[Extracted information — start]

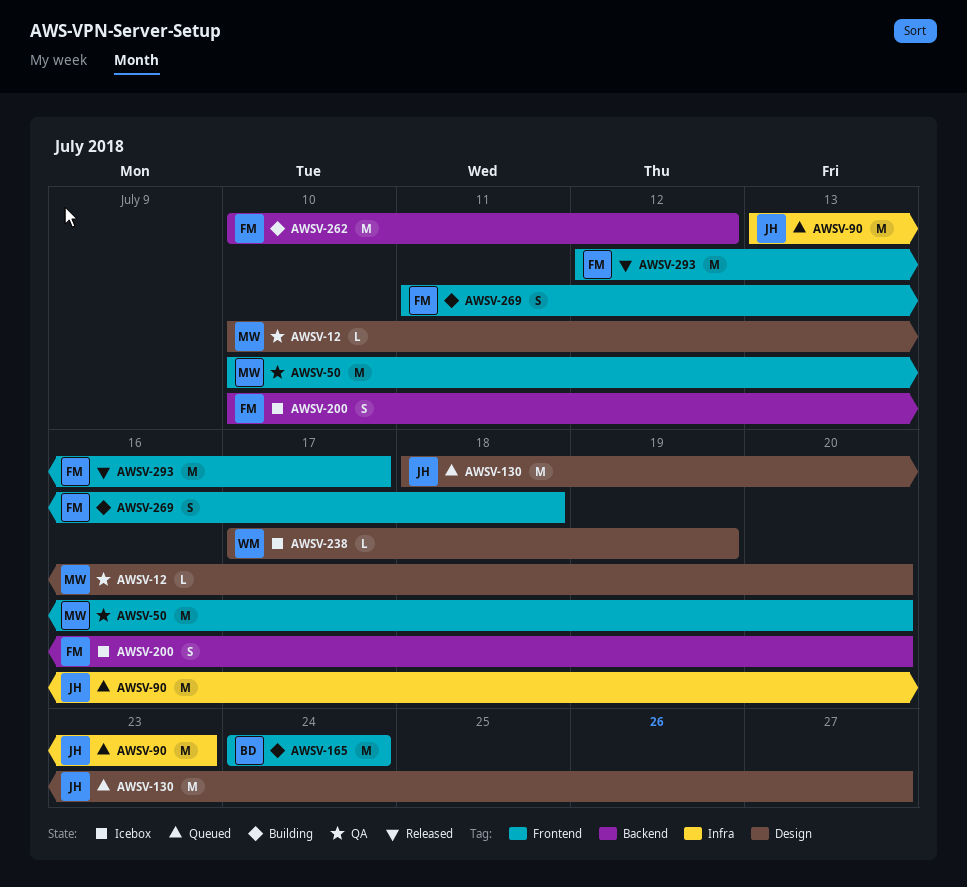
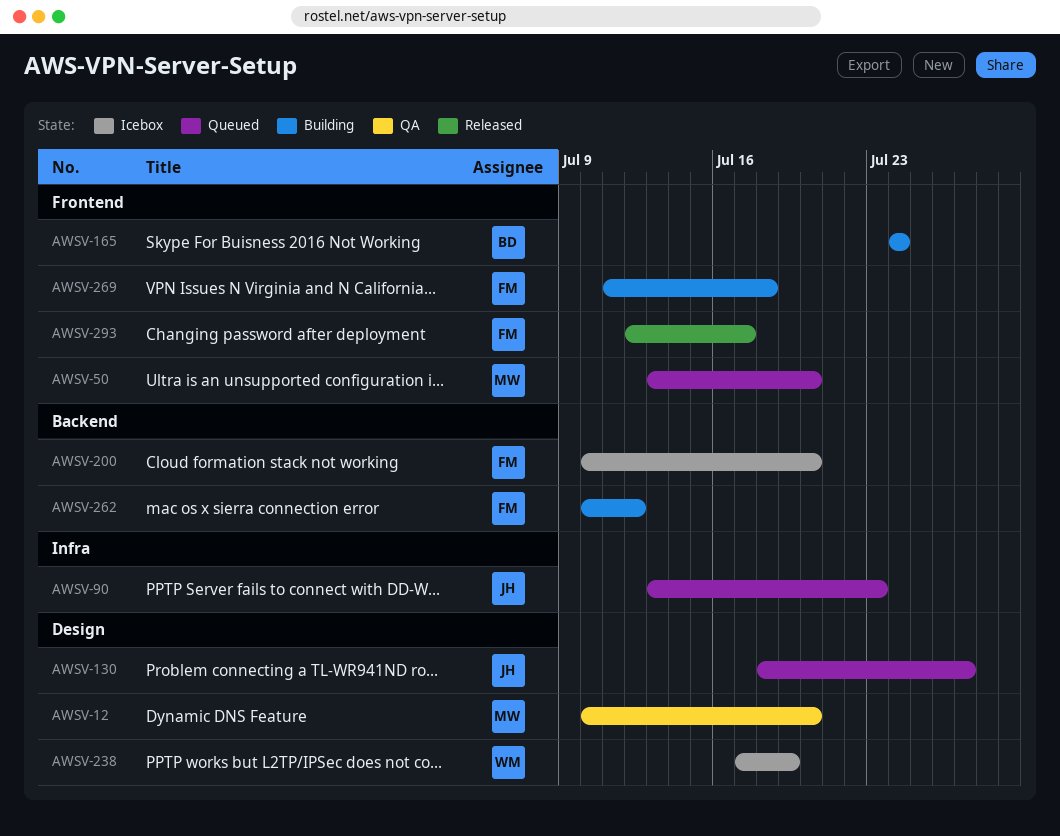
AWSV-50, status: QA -> Queued
AWSV-50, start: Jul 10 -> Jul 13

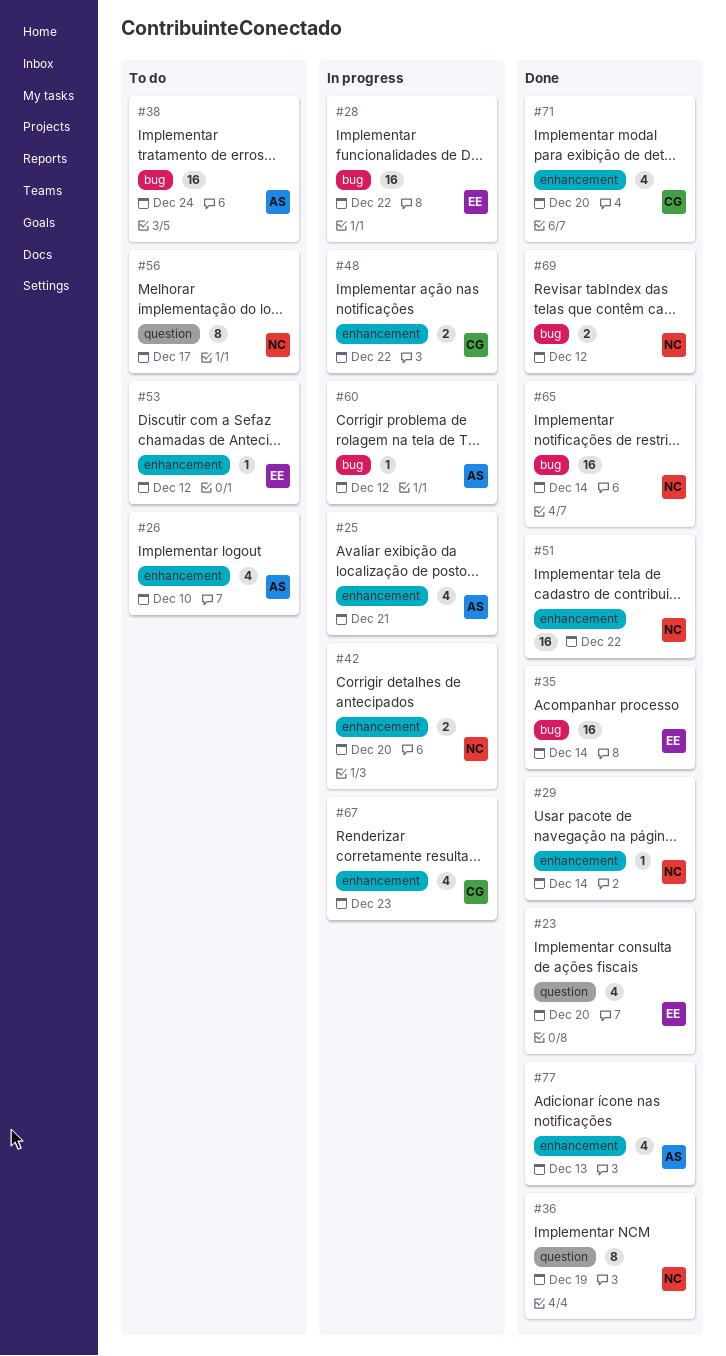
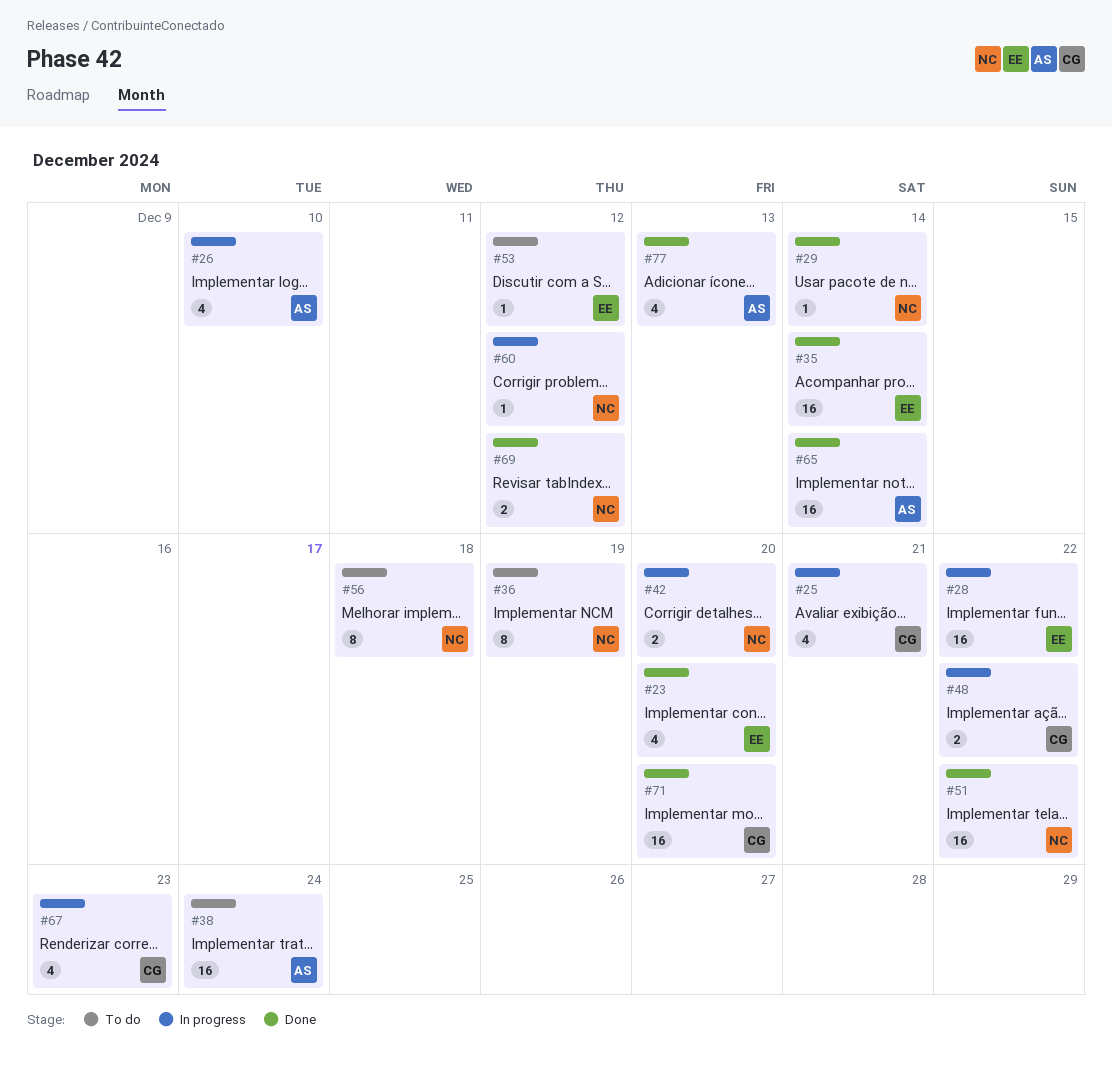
#25, owner: AS -> CG
#26, status: To do -> In progress
#36, status: Done -> To do
#56, due: Dec 17 -> Dec 18
#60, owner: AS -> NC
#65, owner: NC -> AS
#71, estimate: 4 -> 16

[Extracted information — finish]

◆ Problem requirements: An exact copy of every line above, minus the pictures, is the required output.

◆ Task result:
AWSV-50, status: QA -> Queued
AWSV-50, start: Jul 10 -> Jul 13

#25, owner: AS -> CG
#26, status: To do -> In progress
#36, status: Done -> To do
#56, due: Dec 17 -> Dec 18
#60, owner: AS -> NC
#65, owner: NC -> AS
#71, estimate: 4 -> 16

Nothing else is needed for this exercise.